The present research also highlights the significance of lipid profiles in relation to MI risk; heightened total cholesterol, LDL cholesterol, and triglyceride concentrations correlated with an increased likelihood of experiencing STEMI/non-STEMI. These findings are consistent with previous research demonstrating an elevated dyslipidemia prevalence in patients with ACS, regardless of their obesity status [41, 42]. These results emphasize the crucial role of lipid management in cardiovascular disease prevention and management.

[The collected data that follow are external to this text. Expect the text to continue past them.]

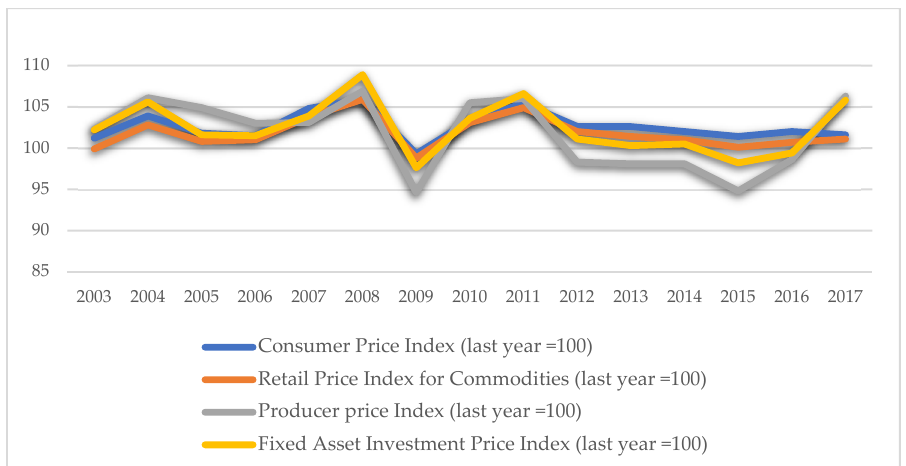
Figure 4. 2003–2017 price index (data source: China National Bureau of Statistics).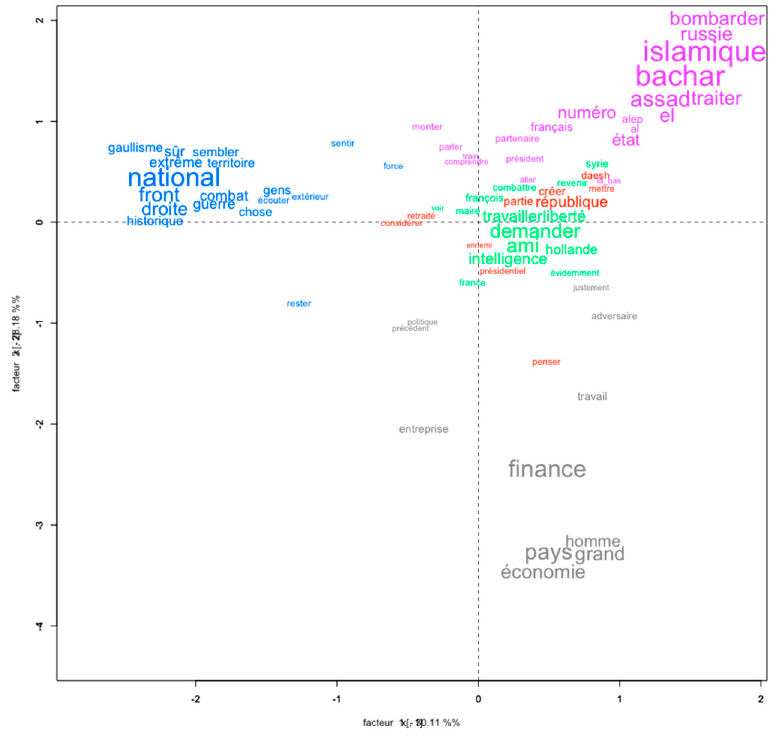
Figure 6. Factorial analysis of correspondences (FAC) of the thematics.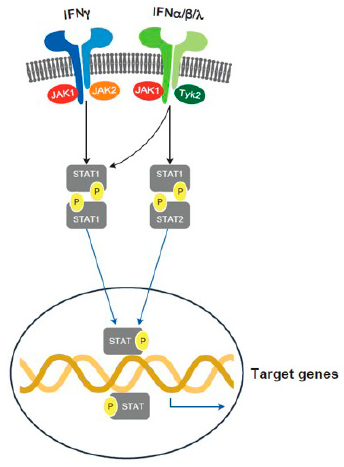
Figure 2. JAK1-TYK2 heterodimer signaling pathway.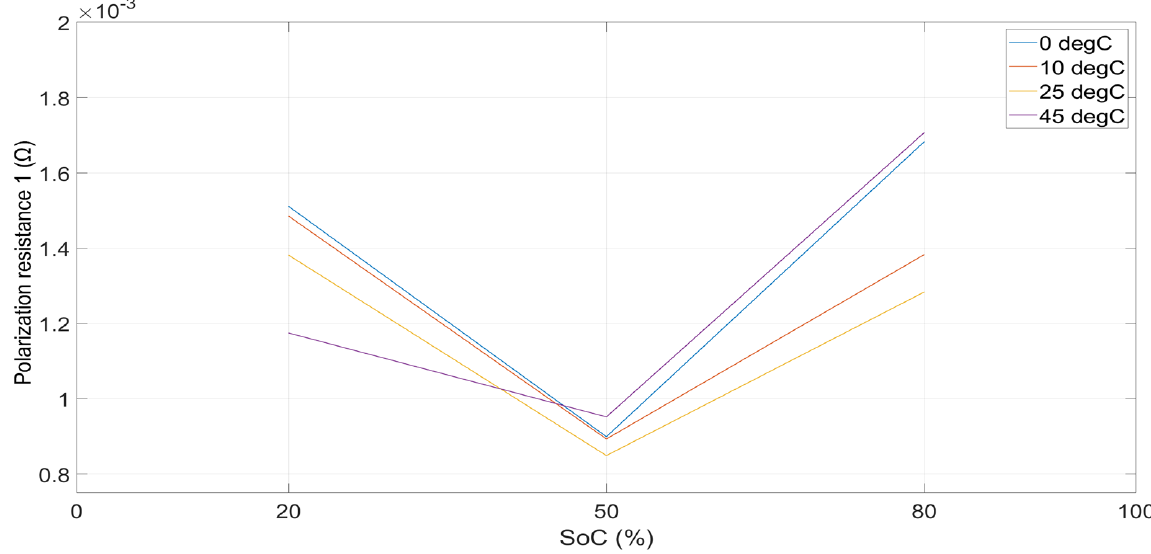
Figure 4. Ohmic resistance as a function of temperature and state of charge.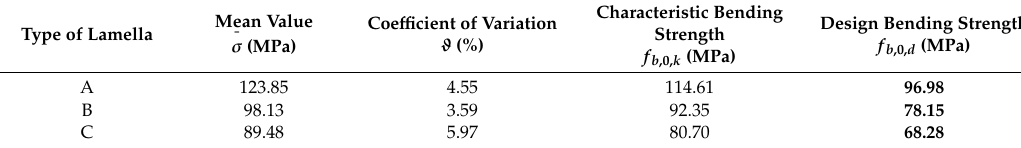
Table 3. Calculated values of mold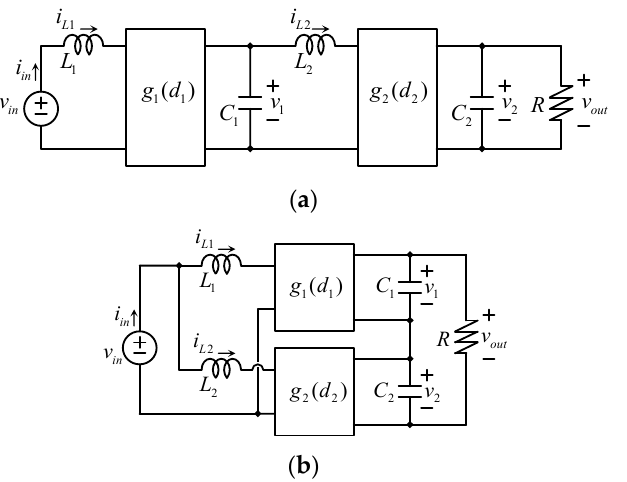
Figure 1. Two common configurations of two power cells to obtain high voltage gain: ( a ) cascaded configuration; ( b ) input-parallel output-series configuration.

We found that the WBC count and creatinine level were significant factors in assessing the risk of MI, indicating inflammation and renal function, respectively. Increments in these parameters correlated with a greater likelihood of experiencing both types of MI. previous studies indicate that WBC count could be a predictor for mortality in peripheral artery diseases [43]. The decrease in blood flow within the epicardium and impaired myocardial perfusion, along with increased thromboresistance, have been associated with a heightened occurrence of new cases of congestive heart failure and mortality [44]. Moreover, it should be noted that WBC serves as a significant prognostic indicator for long-term mortality in patients with both non-STEMI and STEMI [45]. Plasma creatinine was also described as an important factor in previous studies, An elevated level of serum creatinine within the established normal range serves as an indicator for heightened susceptibility to cerebrovascular disease in individuals who are both normotensive and hypertensive [46]. Myocardial infarction, ischemic heart disease, and premature death were linked to moderately elevated plasma creatinine levels. An association was not found for low estimated glomerular filtration rate (eGFR) [47]. There exists a notable correlation between serum creatinine levels and coronary artery disease (CAD), although it should be noted that this correlation is not independent [48]. The findings above underscore the complex interconnections between inflammation, renal function, and cardiovascular well-being, indicating that therapies aimed at addressing these variables may have the potential to mitigate the risk of MI.

Notably, although tobacco use did not emerge as a significant predictor in our adjusted analysis, its frequency was considerable among patients diagnosed with both forms of MI. Efforts aimed at smoking cessation and public health programs specifically addressing tobacco use remain crucial in the ongoing endeavor to mitigate the burden of cardiovascular disease [49].

The study’s notable qualities are rooted in thoroughly examining a sizable and varied group, yielding valuable observations regarding the complex aspects of MI risk. Nevertheless, it is crucial to take into account several constraints. However, some limitations must be acknowledged. The cross-sectional design prevented causation, so future studies must confirm the observed relationships. Heavy use of self-reported data may introduce recall bias and inaccuracies, especially for lifestyle factors like smoking. The study is limited to Fasa, Iran, and may not be representative of other populations. Omitting variables like genetic predisposition or environmental factors may also reduce analysis comprehensiveness. Finally, the study’s robust statistical methods ignore potential confounding factors that could affect observed associations.

Conclusions

Research sheds light on the complex network of risk variables contributing to STEMI and NSTEMI. Significant predictors of MI risk included age, gender, anemia, lipid profile, inflammation, and renal function. These findings highlight the need to conduct thorough risk assessments and implement customized interventions to alleviate cardiovascular disease’s burden on the community. Subsequent investigations ought to prioritize the comprehensive understanding of the underlying mechanisms that drive these connections and assess the effectiveness of specific interventions aimed at diminishing the occurrence of MI and improving patient outcomes.